**SUPPLIED DATA:**
↓↓↓

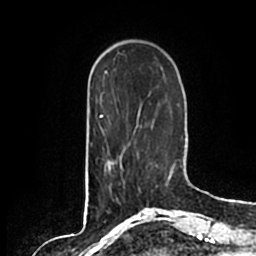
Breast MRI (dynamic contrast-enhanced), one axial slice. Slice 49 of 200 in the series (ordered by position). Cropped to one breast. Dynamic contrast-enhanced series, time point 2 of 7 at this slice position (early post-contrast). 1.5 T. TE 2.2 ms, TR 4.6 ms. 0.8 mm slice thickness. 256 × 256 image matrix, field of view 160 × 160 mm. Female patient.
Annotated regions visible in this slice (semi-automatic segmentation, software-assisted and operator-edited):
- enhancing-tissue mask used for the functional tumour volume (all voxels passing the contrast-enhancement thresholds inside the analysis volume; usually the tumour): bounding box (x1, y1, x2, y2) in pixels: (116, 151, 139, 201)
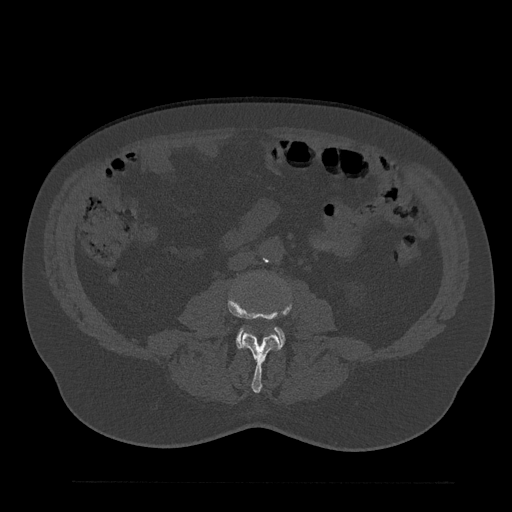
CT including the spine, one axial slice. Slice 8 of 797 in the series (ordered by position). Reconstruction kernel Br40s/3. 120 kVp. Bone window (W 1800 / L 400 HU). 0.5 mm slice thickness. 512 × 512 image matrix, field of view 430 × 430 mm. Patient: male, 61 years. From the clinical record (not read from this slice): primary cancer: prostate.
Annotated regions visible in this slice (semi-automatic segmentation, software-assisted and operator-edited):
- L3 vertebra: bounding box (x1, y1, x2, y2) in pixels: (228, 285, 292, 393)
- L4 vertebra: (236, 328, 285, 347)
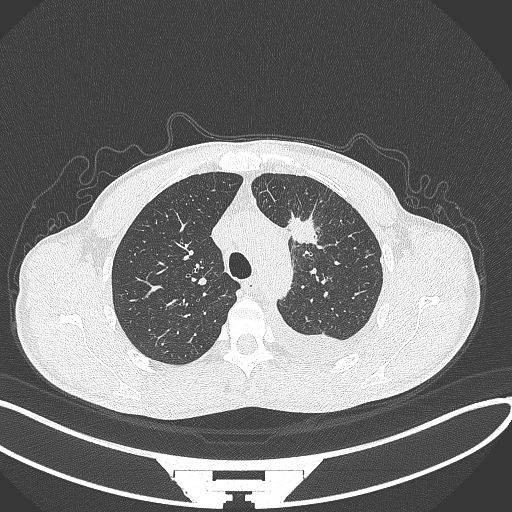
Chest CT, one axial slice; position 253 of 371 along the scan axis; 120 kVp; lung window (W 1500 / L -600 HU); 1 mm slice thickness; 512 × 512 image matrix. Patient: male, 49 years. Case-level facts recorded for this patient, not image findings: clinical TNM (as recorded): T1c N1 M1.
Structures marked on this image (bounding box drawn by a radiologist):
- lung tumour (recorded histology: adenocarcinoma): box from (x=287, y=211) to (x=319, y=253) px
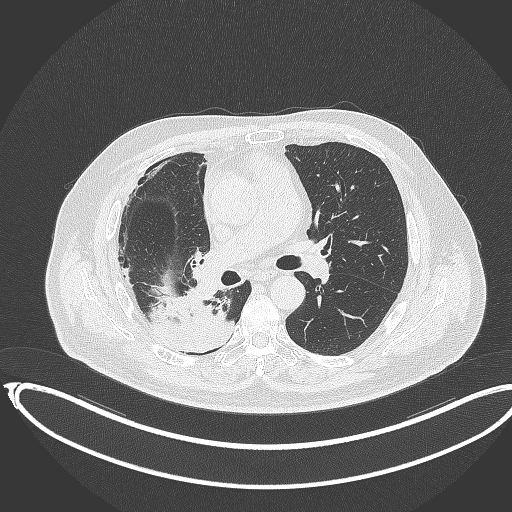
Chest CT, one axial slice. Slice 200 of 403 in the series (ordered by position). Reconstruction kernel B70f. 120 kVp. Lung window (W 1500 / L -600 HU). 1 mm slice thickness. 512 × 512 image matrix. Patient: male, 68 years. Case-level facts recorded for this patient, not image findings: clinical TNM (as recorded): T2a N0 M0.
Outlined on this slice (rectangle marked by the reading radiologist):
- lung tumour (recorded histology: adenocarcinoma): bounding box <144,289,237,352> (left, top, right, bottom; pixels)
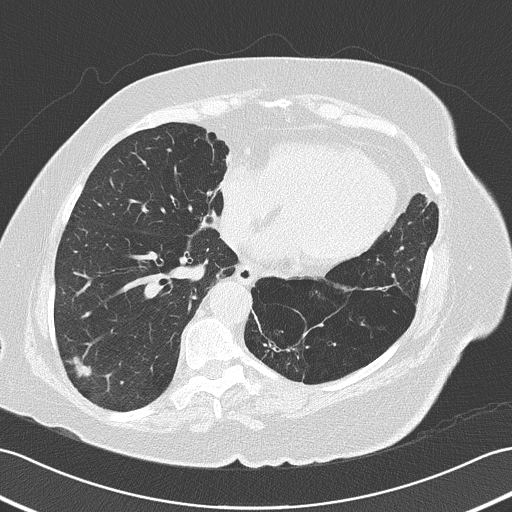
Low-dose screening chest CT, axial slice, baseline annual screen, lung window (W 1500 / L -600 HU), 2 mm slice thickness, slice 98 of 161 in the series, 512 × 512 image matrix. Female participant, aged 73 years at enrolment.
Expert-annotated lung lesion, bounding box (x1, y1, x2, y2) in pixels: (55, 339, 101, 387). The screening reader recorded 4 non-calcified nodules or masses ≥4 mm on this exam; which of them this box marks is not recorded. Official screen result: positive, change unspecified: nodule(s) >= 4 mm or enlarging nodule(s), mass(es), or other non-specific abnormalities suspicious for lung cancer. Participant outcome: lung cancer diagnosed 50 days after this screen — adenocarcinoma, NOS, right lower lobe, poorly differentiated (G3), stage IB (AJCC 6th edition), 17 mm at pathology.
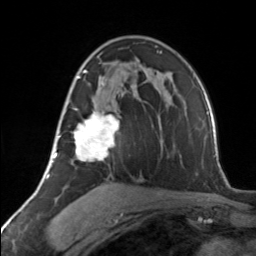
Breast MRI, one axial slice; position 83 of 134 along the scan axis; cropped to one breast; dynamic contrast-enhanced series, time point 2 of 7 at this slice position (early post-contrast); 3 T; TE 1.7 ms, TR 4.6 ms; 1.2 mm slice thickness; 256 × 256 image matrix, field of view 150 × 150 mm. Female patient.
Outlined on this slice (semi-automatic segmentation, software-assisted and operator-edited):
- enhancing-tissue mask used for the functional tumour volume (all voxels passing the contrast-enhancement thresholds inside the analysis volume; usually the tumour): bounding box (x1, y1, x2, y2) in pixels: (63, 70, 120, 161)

↑↑↑

**YOUR TASK:**
After locating the line containing "Outlined on this slice (semi-automatic", give that line and every later line of the listing again exactly, up to and including the last.

**YOUR RESPONSE:**
Outlined on this slice (semi-automatic segmentation, software-assisted and operator-edited):
- enhancing-tissue mask used for the functional tumour volume (all voxels passing the contrast-enhancement thresholds inside the analysis volume; usually the tumour): bounding box (x1, y1, x2, y2) in pixels: (63, 70, 120, 161)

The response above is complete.